Wynne designed all our boats with steering on the port side, which required a left-hand turning propeller to counteract the torque. Mercury only had right hand turning propellers. Only Volvo and Eaton had left handers, and that was Wynne’s royalty cash cow. Our demo 16’s had “Phony Cobras”, a 289 cu. In. Ford Interceptor of supposed 271 HP on Eaton “C” drives. That drive had a good idea, bad idea feature. It had an aluminum pin (should have been stainless steel) that allowed the drive to be turned down vertically to run, or up, to get the prop out of the water. Unfortunately, if you yanked the steering wheel hard enough at speed, it sheared the pin, the drive fell out, the boat ‘swapped ends’ immediately, and threw your ass out if you were not driving, then started to sink with a big hole where the drive had been. Everyone in the water donated clothes to stuff the hole. I got thrown out twice in one day. If you look at the picture of an early 16, it does not have a hand rail around the cockpit. After my second swim, they all had rails. We started winning one race after another, and unlike today’s races, they generated press all over the world.

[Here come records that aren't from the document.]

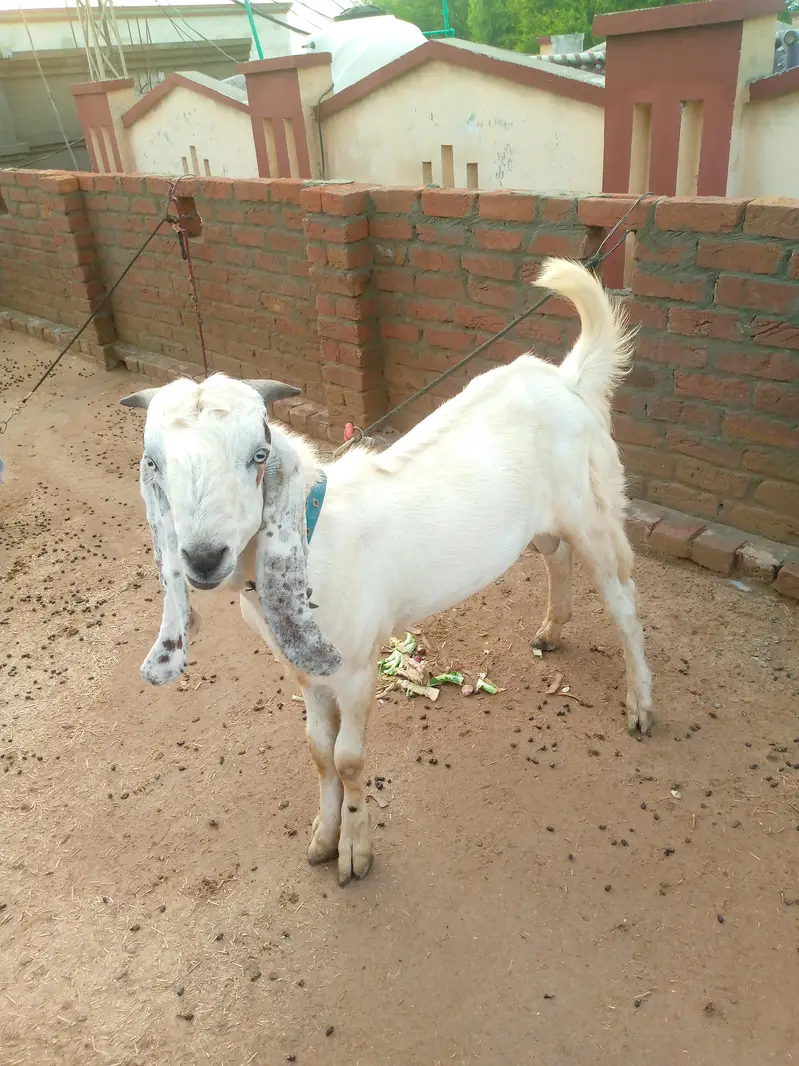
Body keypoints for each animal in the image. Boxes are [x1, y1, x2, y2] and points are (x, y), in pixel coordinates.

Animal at [121, 257, 653, 886]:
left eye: (258, 454)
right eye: (153, 462)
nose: (204, 557)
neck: (314, 536)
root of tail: (568, 380)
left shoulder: (355, 667)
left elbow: (349, 760)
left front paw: (355, 853)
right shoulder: (306, 672)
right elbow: (317, 751)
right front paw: (322, 838)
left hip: (594, 509)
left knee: (623, 598)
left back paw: (640, 706)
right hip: (546, 522)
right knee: (555, 555)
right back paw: (551, 630)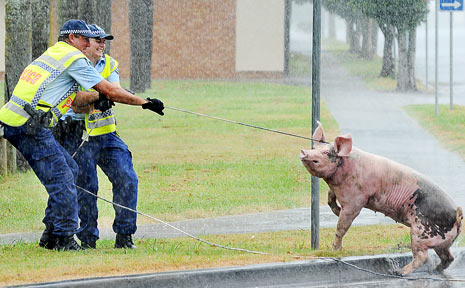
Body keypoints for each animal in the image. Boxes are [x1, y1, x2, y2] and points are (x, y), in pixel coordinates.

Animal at [300, 121, 462, 274]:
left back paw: (399, 272)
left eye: (326, 152)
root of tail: (457, 215)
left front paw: (334, 250)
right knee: (448, 257)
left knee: (423, 256)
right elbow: (329, 198)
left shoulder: (356, 200)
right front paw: (337, 211)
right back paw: (435, 270)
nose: (304, 152)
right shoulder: (336, 190)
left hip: (421, 232)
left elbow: (342, 226)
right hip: (440, 241)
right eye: (314, 148)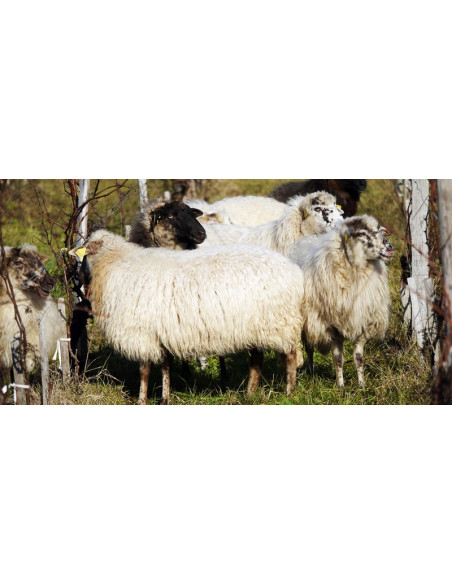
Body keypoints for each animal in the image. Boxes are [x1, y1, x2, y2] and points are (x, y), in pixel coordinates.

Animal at [76, 230, 306, 404]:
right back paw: (250, 394)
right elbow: (166, 366)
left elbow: (144, 370)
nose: (77, 277)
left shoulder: (141, 334)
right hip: (257, 326)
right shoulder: (161, 333)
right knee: (257, 360)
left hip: (280, 323)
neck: (113, 263)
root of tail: (294, 271)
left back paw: (289, 393)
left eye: (85, 255)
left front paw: (142, 400)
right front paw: (165, 398)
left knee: (291, 357)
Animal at [288, 214, 394, 388]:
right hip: (308, 322)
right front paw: (341, 386)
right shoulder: (331, 327)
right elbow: (338, 359)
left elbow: (359, 358)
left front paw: (362, 385)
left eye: (379, 230)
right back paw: (311, 372)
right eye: (361, 233)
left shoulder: (363, 323)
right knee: (309, 348)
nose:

In April, 1965, Aronow sold Donzi and me to Teleflex, Inc., and signed another (Hah!) non- compete agreement. By the time he sold Magnum and Cigarette, he would legally have had to brand his race boats ‘Formula-Donzi-Magnum-Cigarette-Squadron’. Ahh, **** ‘em! If there was ever a person who was not cut out to be corporate employee, it was me. Under Aronow, I pretty much ran the place. Under Teleflex, they sent down a corporate executive to watch me. Dick Riddle became GM. I forget what they called me. Well, I remember some of the things they called me. Dick soon succumbed to drinking, Gin Rummy and lots of boating. They sent another and another. We sent them back with Tilley hats, flowered shirts and flip-flops. The chairman of the board of Teleflex sent down his brother to be out sales manager, while I was building, designing and racing boats. Dick and I fired him. Two weeks later, he bought the company. Uhoh!